Style fixes that dont change the API to xntpd would be great.
A new, cleaner API can be added but the old one has to stay
until the xntpd maintainers are persauded to support an
alternative.
2. I'd like to commit the patch once its beleived to be
functionally correct and meets Charles Hannum's approval.
I beleive Bill studenmund is looking at similiar
patches for the MI zs driver.
3. If at all possible, I'd like to see The NetBSD foundation
running a publically available NTP sevice with in-kernel
PPS support. (i.e,. this patch). Preferably on an i386.
We already have one tentaive offer for an existing, well-located
NTP server.
NTP is carefully engineered to be very sensitive.
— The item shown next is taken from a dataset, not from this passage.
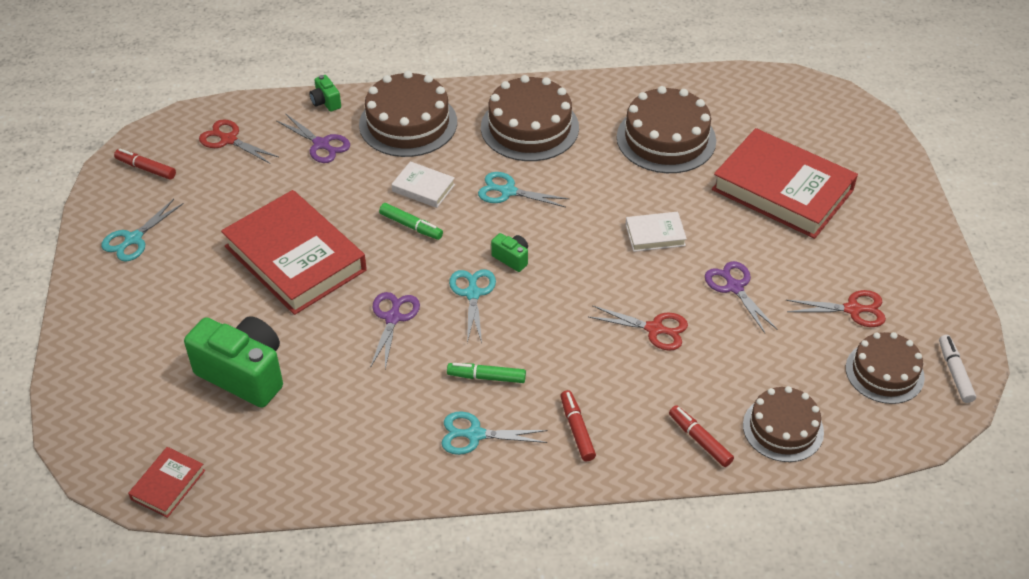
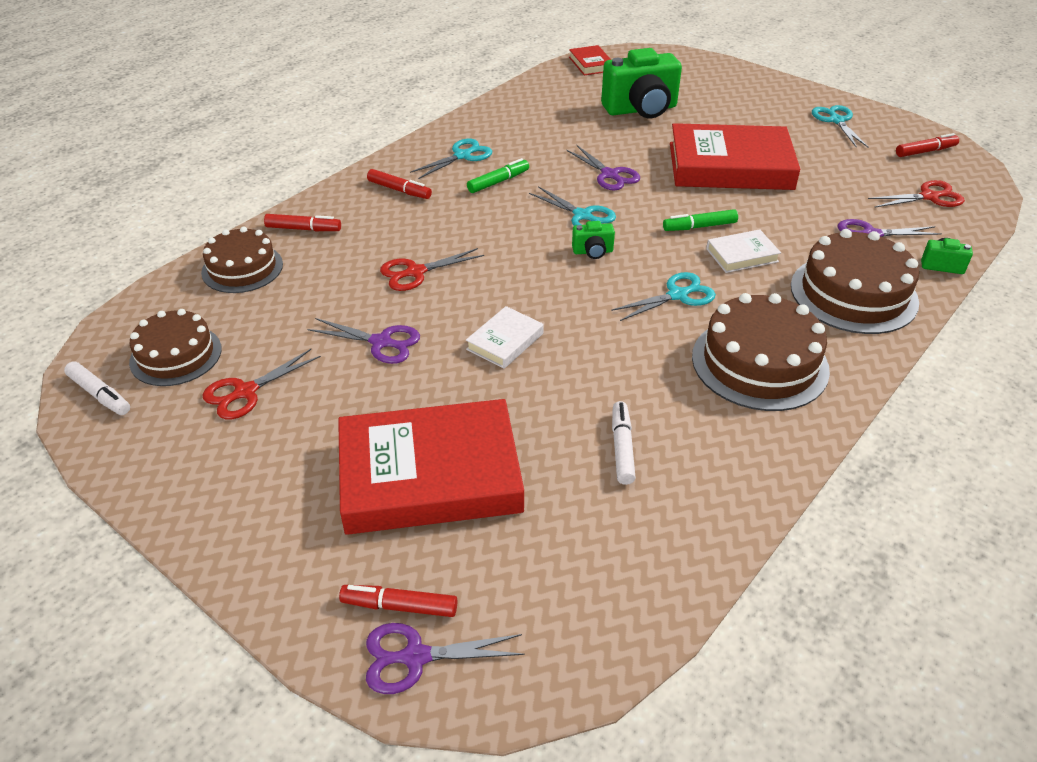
camera: 135 degrees right, 5 degrees down
(666, 139) = (622, 448): brown cake -> white marker
(851, 146) = (399, 606): none -> red marker
(860, 125) = (416, 657): none -> purple scissors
If we can
get a high-stability server running and measure exactly what
its interrupt latency is, we can *prove* that NetBSD is as
least as good as itss competitors at certain highly
performance-sensitive appiclations. We can quote the latency
measured by NetBSD users with GPS clocks to anyone
who disparages NetBSD's interrupt performance.
It would be Cool. It would be a great aid in getting
really accurate timing measurements for performance tuning.
and so on.
4. I'd also like to add
#ifdef PPS_SYNC
hardpps(&sc->sc_dcd_timestamp, sc->sc_dcd_timestamp.tv_usec)
#endif
which is not quite the right semantics, but lets
anyone who wants turn on the in-kernel support for
disciplining the CPU real-time ckock directly from
the PPS signal. But this is entirely optional.
And another reminder: this has *absolutely nothing* to do with the
other concurrent thread, which is discussing speculative ways to
handle non-PPS clocks with, at best, an accuracy of a few tens of
milliseconds. With a good GPS clock, this code should be able to get
to under 10 microseconds. Please don't confuse the two any more.